I'm a newbie in R so just bear with me.
So I'm trying to perform stratified sampling in such a way that, it will use a 2 column strata but with both columns satisfying specific values.
This is my code:
library(splitstackshape)
set.seed(1)
dat1 <- data.frame(ID = 1:100,
A = sample(c("AA", "BB", "CC", "DD", "EE"), 100, replace = TRUE),
B = sample(c(30,40,50),100,replace = TRUE), C = sample(c(1:10),100,replace = TRUE),
D = sample(c("CA", "NY", "TX"), 100, replace = TRUE),
E = sample(c("M", "F"), 100, replace = TRUE))
stratified(dat1, c("B", "C"), 0.1, select = list(B = 30, C = c(8:10)))
To my understanding this function first generates a strata of size 10% and from that it selects those records that satisfies the condition B=30 and c between 8 and 10.

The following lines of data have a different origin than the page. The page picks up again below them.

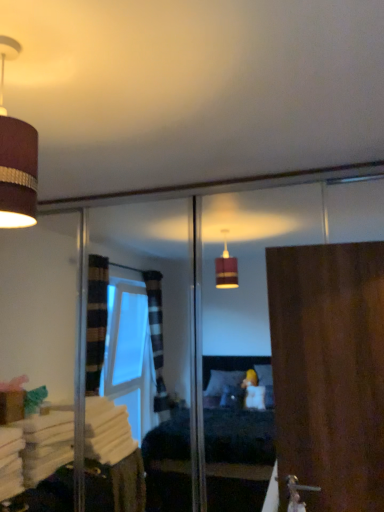
What do you see at coordinates (16, 158) in the screenshot? I see `matte brown lampshade at upper left` at bounding box center [16, 158].

Locate an element on the screen. matte brown lampshade at upper left is located at coordinates tap(16, 158).

What do you see at coordinates (329, 372) in the screenshot? I see `wooden door at right` at bounding box center [329, 372].

This screenshot has width=384, height=512. Find the location of `wooden door at right`. wooden door at right is located at coordinates (329, 372).

The width and height of the screenshot is (384, 512). Find the location of `matte brown lampshade at upper left`. matte brown lampshade at upper left is located at coordinates (16, 158).

Which object is positioned more to the left, matte brown lampshade at upper left or wooden door at right?

matte brown lampshade at upper left is more to the left.

Is matte brown lampshade at upper left in front of or behind wooden door at right in the image?

matte brown lampshade at upper left is positioned closer to the viewer than wooden door at right.

From the picture: Which point is more distant from viewer, (2, 164) or (373, 446)?

The point (373, 446) is farther.

From the image's perspective, between matte brown lampshade at upper left and wooden door at right, who is located below?

wooden door at right appears lower in the image.

From a real-world perspective, is matte brown lampshade at upper left physically located above or below wooden door at right?

In terms of real-world spatial position, matte brown lampshade at upper left is above wooden door at right.

Can you confirm if matte brown lampshade at upper left is thinner than wooden door at right?

No.

Is matte brown lampshade at upper left taller or shorter than wooden door at right?

In the image, matte brown lampshade at upper left appears to be shorter than wooden door at right.

Can you confirm if matte brown lampshade at upper left is smaller than wooden door at right?

Yes.

Based on the photo, is wooden door at right inside matte brown lampshade at upper left?

That's incorrect, wooden door at right is not inside matte brown lampshade at upper left.

Is matte brown lampshade at upper left not near wooden door at right?

Yes, matte brown lampshade at upper left and wooden door at right are located far from each other.

Is matte brown lampshade at upper left facing towards wooden door at right?

No, matte brown lampshade at upper left does not turn towards wooden door at right.

What's the angular difference between matte brown lampshade at upper left and wooden door at right's facing directions?

82.4 degrees.

Find the location of `door below the matte brown lampshade at upper left (from the image's perspective)`. door below the matte brown lampshade at upper left (from the image's perspective) is located at coordinates (329, 372).

Which is more to the left, wooden door at right or matte brown lampshade at upper left?

Positioned to the left is matte brown lampshade at upper left.

Does wooden door at right lie behind matte brown lampshade at upper left?

Yes, it is behind matte brown lampshade at upper left.

Is point (314, 411) in front of point (31, 210)?

No, (314, 411) is further to viewer.

From the image's perspective, which object appears higher, wooden door at right or matte brown lampshade at upper left?

From the image's view, matte brown lampshade at upper left is above.

From a real-world perspective, between wooden door at right and matte brown lampshade at upper left, who is vertically higher?

From a 3D spatial view, matte brown lampshade at upper left is above.

Which of these two, wooden door at right or matte brown lampshade at upper left, is thinner?

With smaller width is wooden door at right.

Is wooden door at right taller or shorter than matte brown lampshade at upper left?

In the image, wooden door at right appears to be taller than matte brown lampshade at upper left.

In terms of size, does wooden door at right appear bigger or smaller than matte brown lampshade at upper left?

Clearly, wooden door at right is larger in size than matte brown lampshade at upper left.

Would you say wooden door at right is outside matte brown lampshade at upper left?

Yes.

Is wooden door at right beside matte brown lampshade at upper left?

No, wooden door at right is not in contact with matte brown lampshade at upper left.

Could you tell me if wooden door at right is turned towards matte brown lampshade at upper left?

No, wooden door at right is not turned towards matte brown lampshade at upper left.

How many degrees apart are the facing directions of wooden door at right and matte brown lampshade at upper left?

82.4 degrees.

I want to click on lamp above the wooden door at right (from the image's perspective), so click(16, 158).

Where is `lamp that is above the wooden door at right (from a real-world perspective)`? This screenshot has width=384, height=512. lamp that is above the wooden door at right (from a real-world perspective) is located at coordinates (16, 158).

Identify the location of lamp lying above the wooden door at right (from the image's perspective). The image size is (384, 512). (16, 158).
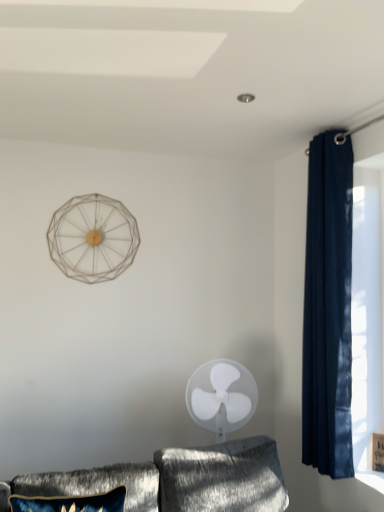
Question: From the image's perspective, would you say navy velvet curtain at right is shown under velvet blue pillow at lower left?

Choices:
 (A) no
 (B) yes

Answer: (A)

Question: Does navy velvet curtain at right have a greater width compared to velvet blue pillow at lower left?

Choices:
 (A) yes
 (B) no

Answer: (B)

Question: Is navy velvet curtain at right further to camera compared to velvet blue pillow at lower left?

Choices:
 (A) yes
 (B) no

Answer: (A)

Question: Can you confirm if navy velvet curtain at right is taller than velvet blue pillow at lower left?

Choices:
 (A) yes
 (B) no

Answer: (A)

Question: Can you confirm if navy velvet curtain at right is smaller than velvet blue pillow at lower left?

Choices:
 (A) no
 (B) yes

Answer: (A)

Question: Visually, is velvet blue pillow at lower left positioned to the left or to the right of white plastic fan at center?

Choices:
 (A) right
 (B) left

Answer: (B)

Question: Is velvet blue pillow at lower left taller or shorter than white plastic fan at center?

Choices:
 (A) short
 (B) tall

Answer: (A)

Question: Do you think velvet blue pillow at lower left is within white plastic fan at center, or outside of it?

Choices:
 (A) inside
 (B) outside

Answer: (B)

Question: Looking at the image, does velvet blue pillow at lower left seem bigger or smaller compared to white plastic fan at center?

Choices:
 (A) big
 (B) small

Answer: (B)

Question: Is white plastic fan at center bigger or smaller than navy velvet curtain at right?

Choices:
 (A) small
 (B) big

Answer: (B)

Question: Is point (215, 419) positioned closer to the camera than point (334, 374)?

Choices:
 (A) farther
 (B) closer

Answer: (A)

Question: Is white plastic fan at center wider or thinner than navy velvet curtain at right?

Choices:
 (A) thin
 (B) wide

Answer: (B)

Question: In the image, is white plastic fan at center on the left side or the right side of navy velvet curtain at right?

Choices:
 (A) left
 (B) right

Answer: (A)

Question: Relative to velvet blue pillow at lower left, is navy velvet curtain at right in front or behind?

Choices:
 (A) behind
 (B) front

Answer: (A)

Question: Looking at the image, does navy velvet curtain at right seem bigger or smaller compared to velvet blue pillow at lower left?

Choices:
 (A) big
 (B) small

Answer: (A)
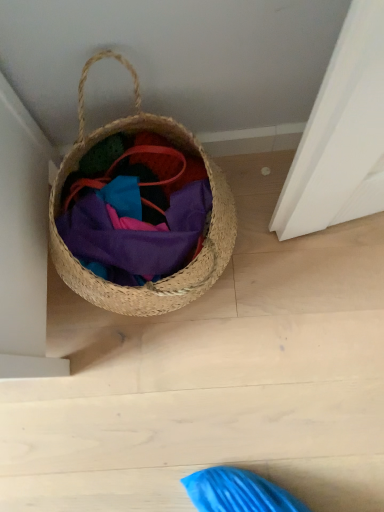
Question: Is woven straw basket at left situated inside matte woven basket at center or outside?

Choices:
 (A) inside
 (B) outside

Answer: (B)

Question: From the image's perspective, is woven straw basket at left above or below matte woven basket at center?

Choices:
 (A) above
 (B) below

Answer: (A)

Question: Considering the positions of woven straw basket at left and matte woven basket at center in the image, is woven straw basket at left wider or thinner than matte woven basket at center?

Choices:
 (A) thin
 (B) wide

Answer: (B)

Question: Considering the relative positions of matte woven basket at center and woven straw basket at left in the image provided, is matte woven basket at center to the left or to the right of woven straw basket at left?

Choices:
 (A) left
 (B) right

Answer: (B)

Question: From the image's perspective, is matte woven basket at center positioned above or below woven straw basket at left?

Choices:
 (A) below
 (B) above

Answer: (A)

Question: Looking at the image, does matte woven basket at center seem bigger or smaller compared to woven straw basket at left?

Choices:
 (A) small
 (B) big

Answer: (A)

Question: Looking at their shapes, would you say matte woven basket at center is wider or thinner than woven straw basket at left?

Choices:
 (A) thin
 (B) wide

Answer: (A)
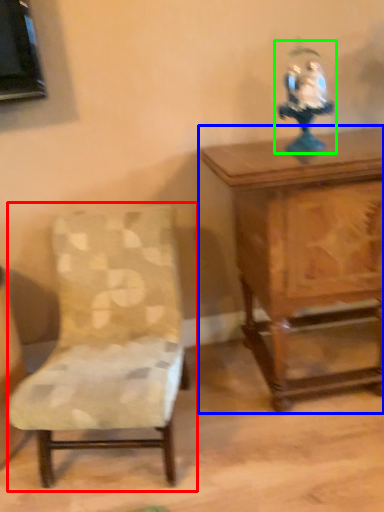
Question: Considering the real-world distances, which object is farthest from chair (highlighted by a red box)? table (highlighted by a blue box) or toy (highlighted by a green box)?

Choices:
 (A) table
 (B) toy

Answer: (B)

As a result the size of the strata gets reduced from the initial 10%.
What my question is that, is there any way that will generate a strata which consists of records in which column B is having value 30 while column C can have values between 8 and 10 with the nrow()
of the resultant sample being 10% of the original data frame?
I'm using stratified()
from "splitstackshape". If stratified()
cannot handle this, are there any other packages out there that can perform this kind of operation?